If the FHIR resource is nested inside another Mongo document, configure paths with MongoResourceCollection:

from fhir4ds.sources import MongoResourceCollection

schema = MongoFhirServerSchema(
database_name="clinical",
collection_strategy="explicit",
collections=(
MongoResourceCollection(
resource_type="Observation",
collection_name="observations_current",
resource_path="$.payload.resource",
id_path="$.payload.resource.id",
resource_type_path="$.payload.resource.resourceType",
current_filter={"tenant": "blue"},
deleted_filter={"deleted": True},
),
),
)

Shared Collection Layout

Use collection_strategy="shared" when all current resources live in one collection:

schema = MongoFhirServerSchema(
database_name="clinical",
collection_strategy="shared",
shared_collection="resources_current",
shared_resource_path="$.resource",
shared_id_path="$.resource.id",
shared_resource_type_path="$.resource.resourceType",
resource_types=("Patient", "Observation"),
)

Patient Attribution

The adapter emits patient_ref as a raw Patient ID:

  • Patient resources use their own id.
  • Other resources check subject.reference, patient.reference, and beneficiary.reference by default.
  • Patient/<id> and absolute http(s)://.../Patient/<id> references are normalized to <id>.

Add patient_reference_paths when your data uses other patient-bearing fields.

Hidden and Deleted Resources

Hidden resources are excluded by default using the Helix hidden-tag convention. Set include_hidden=True for audits or source debugging.

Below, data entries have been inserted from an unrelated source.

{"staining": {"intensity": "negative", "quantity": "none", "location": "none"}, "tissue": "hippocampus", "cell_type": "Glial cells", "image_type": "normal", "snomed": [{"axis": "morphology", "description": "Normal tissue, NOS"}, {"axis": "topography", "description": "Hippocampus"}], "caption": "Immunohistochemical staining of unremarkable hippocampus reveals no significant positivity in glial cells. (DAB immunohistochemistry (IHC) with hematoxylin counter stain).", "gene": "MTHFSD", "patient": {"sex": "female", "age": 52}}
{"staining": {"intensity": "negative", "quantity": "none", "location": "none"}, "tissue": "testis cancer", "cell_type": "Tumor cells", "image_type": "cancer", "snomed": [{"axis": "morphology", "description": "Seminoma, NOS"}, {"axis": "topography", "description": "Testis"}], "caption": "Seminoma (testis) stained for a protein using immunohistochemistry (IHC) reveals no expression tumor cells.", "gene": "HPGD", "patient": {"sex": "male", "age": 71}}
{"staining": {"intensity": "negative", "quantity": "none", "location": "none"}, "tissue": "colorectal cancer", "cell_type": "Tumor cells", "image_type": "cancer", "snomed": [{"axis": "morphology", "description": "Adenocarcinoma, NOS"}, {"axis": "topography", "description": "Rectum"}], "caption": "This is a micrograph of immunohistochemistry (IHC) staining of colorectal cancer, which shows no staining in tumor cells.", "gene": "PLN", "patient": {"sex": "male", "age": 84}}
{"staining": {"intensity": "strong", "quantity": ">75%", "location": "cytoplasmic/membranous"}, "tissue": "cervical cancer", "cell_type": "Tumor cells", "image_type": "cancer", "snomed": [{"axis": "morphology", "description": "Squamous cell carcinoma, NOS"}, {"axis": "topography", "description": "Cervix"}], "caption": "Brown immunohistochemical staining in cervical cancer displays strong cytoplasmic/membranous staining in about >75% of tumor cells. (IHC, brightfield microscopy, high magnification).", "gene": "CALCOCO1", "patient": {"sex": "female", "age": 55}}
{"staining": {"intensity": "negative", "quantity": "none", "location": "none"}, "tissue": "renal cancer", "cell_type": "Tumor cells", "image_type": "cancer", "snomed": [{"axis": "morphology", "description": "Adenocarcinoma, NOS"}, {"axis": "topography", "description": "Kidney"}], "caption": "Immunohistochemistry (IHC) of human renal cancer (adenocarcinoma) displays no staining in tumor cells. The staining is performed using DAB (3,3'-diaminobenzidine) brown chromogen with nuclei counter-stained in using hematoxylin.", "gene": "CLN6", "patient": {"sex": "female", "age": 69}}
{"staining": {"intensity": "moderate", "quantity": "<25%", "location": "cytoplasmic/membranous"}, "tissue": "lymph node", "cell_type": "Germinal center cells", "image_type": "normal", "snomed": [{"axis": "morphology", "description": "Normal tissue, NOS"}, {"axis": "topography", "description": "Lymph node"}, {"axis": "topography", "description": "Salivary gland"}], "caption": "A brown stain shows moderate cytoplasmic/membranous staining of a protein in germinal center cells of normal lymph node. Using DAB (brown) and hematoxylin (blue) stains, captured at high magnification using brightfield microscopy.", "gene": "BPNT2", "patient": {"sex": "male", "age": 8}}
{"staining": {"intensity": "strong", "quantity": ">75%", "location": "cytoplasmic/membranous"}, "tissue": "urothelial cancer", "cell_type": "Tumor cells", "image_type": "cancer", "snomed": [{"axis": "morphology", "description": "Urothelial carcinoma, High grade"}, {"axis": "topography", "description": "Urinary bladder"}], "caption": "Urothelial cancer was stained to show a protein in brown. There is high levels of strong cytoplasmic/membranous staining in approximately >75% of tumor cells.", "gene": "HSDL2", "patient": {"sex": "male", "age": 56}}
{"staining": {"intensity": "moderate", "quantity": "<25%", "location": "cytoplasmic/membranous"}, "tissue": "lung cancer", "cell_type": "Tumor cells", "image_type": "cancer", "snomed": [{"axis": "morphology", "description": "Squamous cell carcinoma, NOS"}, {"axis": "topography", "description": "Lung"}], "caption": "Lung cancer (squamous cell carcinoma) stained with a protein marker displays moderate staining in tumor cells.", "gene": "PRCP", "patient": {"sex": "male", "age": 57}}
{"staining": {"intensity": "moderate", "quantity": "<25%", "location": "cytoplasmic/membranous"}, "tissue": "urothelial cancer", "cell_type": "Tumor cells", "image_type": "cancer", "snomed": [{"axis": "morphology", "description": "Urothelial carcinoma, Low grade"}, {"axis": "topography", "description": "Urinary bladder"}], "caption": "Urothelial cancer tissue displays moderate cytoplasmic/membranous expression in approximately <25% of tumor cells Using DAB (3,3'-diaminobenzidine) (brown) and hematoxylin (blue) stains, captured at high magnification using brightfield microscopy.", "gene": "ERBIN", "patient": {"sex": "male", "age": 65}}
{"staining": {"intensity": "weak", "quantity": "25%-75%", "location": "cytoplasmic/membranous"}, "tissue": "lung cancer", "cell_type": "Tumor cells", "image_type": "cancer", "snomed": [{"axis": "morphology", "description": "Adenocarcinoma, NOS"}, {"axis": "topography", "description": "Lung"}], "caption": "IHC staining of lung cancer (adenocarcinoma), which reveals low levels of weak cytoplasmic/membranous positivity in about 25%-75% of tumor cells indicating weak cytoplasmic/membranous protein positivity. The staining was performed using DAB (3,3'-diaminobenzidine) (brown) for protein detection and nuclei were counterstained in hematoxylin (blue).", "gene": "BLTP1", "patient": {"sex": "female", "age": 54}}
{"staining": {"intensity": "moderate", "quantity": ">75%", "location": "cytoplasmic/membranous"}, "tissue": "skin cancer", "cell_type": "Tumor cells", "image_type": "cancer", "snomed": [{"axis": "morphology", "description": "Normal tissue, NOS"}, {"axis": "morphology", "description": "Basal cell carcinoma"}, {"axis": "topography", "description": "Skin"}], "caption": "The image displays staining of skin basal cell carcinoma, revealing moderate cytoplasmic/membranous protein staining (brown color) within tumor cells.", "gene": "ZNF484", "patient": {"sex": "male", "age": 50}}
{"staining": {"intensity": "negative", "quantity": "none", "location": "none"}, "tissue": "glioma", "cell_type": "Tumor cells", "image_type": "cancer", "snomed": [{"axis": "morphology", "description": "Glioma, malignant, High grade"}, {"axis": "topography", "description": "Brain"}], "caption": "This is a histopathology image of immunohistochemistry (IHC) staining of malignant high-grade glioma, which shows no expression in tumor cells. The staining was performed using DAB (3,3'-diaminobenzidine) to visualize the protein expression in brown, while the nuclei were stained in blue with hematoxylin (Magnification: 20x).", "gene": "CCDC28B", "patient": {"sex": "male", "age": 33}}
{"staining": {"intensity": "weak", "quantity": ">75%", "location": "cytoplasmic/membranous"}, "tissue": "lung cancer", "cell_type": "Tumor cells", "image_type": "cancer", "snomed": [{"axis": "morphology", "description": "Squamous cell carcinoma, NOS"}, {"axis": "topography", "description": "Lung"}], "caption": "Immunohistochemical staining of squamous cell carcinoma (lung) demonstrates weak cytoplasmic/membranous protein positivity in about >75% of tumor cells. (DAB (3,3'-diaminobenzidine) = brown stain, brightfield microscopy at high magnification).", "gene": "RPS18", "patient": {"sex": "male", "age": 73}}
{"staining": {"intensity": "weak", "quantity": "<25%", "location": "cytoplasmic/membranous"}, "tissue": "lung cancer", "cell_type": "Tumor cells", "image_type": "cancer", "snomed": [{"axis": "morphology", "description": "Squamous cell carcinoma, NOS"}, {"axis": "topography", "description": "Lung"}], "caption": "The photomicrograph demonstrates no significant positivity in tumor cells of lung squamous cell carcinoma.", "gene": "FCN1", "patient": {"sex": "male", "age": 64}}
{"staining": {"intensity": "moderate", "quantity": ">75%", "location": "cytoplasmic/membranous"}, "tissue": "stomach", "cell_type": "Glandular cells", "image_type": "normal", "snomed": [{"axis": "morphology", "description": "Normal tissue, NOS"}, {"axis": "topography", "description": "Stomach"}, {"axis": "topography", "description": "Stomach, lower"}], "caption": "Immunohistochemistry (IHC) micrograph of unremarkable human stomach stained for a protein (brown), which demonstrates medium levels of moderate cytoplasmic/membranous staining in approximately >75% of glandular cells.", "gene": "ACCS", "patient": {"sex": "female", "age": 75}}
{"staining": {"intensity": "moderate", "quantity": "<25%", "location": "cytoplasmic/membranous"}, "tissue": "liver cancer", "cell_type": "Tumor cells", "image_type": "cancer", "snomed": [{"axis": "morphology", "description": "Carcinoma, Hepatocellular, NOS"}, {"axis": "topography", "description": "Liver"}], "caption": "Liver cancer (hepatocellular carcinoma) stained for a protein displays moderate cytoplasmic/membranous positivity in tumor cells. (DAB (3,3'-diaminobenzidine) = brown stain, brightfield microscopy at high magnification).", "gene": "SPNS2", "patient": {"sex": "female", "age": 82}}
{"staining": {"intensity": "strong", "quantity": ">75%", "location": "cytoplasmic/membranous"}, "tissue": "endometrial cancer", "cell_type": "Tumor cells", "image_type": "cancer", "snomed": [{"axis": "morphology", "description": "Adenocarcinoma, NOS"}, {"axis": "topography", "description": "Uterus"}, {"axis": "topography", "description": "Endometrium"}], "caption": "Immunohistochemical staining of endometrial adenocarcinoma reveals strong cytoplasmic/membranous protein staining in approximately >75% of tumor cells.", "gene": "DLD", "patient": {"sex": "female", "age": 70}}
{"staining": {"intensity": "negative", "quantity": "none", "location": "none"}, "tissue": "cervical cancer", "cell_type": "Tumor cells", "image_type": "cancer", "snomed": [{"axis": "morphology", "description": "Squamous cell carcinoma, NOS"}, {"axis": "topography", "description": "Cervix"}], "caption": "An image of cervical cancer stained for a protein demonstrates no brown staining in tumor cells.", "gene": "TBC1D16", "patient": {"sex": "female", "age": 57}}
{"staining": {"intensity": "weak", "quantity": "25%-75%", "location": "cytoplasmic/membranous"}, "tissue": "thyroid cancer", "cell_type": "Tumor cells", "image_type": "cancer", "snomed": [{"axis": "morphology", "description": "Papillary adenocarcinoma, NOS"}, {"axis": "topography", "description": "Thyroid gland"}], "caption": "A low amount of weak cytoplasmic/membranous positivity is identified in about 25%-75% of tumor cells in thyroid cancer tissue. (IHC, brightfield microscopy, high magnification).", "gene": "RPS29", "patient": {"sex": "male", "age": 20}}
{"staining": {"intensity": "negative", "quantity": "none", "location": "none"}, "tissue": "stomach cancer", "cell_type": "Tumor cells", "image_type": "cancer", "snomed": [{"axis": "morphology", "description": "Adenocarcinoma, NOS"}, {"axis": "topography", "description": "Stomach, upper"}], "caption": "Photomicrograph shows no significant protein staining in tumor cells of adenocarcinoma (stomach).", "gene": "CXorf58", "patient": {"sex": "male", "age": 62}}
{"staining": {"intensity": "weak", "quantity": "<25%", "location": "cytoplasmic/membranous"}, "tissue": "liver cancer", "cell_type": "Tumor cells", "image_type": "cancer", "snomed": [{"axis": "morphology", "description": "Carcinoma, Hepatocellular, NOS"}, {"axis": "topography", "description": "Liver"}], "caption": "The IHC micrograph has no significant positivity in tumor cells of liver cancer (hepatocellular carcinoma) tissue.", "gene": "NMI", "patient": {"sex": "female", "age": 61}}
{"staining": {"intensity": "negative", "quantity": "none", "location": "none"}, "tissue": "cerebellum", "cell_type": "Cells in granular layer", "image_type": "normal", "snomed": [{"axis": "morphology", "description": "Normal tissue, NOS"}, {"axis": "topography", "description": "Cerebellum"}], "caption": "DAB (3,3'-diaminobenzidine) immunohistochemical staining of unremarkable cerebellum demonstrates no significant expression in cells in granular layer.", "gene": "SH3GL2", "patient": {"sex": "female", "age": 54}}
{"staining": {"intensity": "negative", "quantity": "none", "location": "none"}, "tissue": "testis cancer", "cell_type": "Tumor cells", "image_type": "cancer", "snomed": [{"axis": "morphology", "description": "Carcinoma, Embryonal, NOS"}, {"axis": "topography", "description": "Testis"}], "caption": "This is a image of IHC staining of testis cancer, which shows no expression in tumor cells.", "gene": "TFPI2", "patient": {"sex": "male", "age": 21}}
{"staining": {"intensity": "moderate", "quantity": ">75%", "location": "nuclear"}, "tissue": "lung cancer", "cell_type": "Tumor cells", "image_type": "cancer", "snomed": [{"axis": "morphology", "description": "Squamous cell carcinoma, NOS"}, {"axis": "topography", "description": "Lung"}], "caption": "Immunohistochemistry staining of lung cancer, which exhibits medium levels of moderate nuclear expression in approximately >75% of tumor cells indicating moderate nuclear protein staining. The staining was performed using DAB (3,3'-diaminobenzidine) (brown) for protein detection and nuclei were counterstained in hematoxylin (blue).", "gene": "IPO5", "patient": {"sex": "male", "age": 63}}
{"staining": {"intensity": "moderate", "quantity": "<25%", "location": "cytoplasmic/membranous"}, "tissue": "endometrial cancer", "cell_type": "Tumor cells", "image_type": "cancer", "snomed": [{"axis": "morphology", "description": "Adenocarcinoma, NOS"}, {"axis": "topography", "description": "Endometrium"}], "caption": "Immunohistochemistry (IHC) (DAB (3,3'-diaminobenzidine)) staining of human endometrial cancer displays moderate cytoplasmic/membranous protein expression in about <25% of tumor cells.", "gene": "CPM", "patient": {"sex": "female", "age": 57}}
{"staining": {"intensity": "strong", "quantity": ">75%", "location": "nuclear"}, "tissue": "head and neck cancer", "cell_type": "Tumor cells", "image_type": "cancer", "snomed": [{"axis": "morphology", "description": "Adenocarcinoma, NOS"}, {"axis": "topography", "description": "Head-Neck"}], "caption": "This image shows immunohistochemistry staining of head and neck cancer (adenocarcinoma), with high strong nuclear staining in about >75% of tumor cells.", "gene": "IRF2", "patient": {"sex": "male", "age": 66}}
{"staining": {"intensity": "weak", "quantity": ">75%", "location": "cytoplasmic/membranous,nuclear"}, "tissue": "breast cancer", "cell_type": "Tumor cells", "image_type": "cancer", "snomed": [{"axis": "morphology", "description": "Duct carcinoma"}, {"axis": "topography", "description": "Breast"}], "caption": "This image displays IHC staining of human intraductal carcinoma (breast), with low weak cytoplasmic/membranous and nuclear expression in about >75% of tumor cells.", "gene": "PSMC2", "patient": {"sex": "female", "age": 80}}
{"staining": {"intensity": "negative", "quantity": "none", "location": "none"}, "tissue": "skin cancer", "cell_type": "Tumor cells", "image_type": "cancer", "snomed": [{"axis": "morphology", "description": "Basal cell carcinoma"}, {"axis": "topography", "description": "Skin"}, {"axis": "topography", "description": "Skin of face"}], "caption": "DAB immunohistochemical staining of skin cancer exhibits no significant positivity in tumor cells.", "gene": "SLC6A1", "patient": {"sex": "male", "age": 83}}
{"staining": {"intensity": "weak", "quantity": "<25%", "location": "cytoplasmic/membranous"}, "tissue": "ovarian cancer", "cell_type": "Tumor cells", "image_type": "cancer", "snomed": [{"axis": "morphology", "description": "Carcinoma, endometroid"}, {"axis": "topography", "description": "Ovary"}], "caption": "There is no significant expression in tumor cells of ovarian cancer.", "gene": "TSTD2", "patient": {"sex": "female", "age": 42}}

deleted_filter is wrapped in $nor, while current_filter is added as an ordinary Mongo filter document. Filters are passed to mongo_scan, so they can reduce documents read from Mongo.

Local Smoke Test

cd docker/mongo-fhir-server
docker compose --profile smoke up --build worker

Or run the Python smoke against an existing Mongo test database:

python3 scripts/mongo/smoke_mongo_source.py \
--uri 'mongodb://localhost:27018/?directConnection=true' \
--database fhir \
--include-hidden

DQM Materialization

For HAPI-like materialization, use the Mongo DQM worker instead of the read-only source adapter:

fhir4ds dqm mongo install --config mongo-materialization.yaml
fhir4ds dqm mongo sync-config --config mongo-materialization.yaml
fhir4ds dqm mongo enqueue-patients --config mongo-materialization.yaml --all
fhir4ds dqm mongo listen --config mongo-materialization.yaml

The worker uses Mongo change streams for data-change wakeups and stores durable queue/result/report documents in Mongo. Generated individual MeasureReport resources can be upserted back into the configured Mongo FHIR resource collection with publish_measure_report_to_mongo: true.

worker.source_patient_pushdown defaults to true, so claimed queue batches also filter the Mongo source scans to the affected Patient IDs before CQL execution.

Change streams require a Mongo replica set or sharded cluster. Enable pre-images when delete events for non-Patient resources must preserve patient attribution.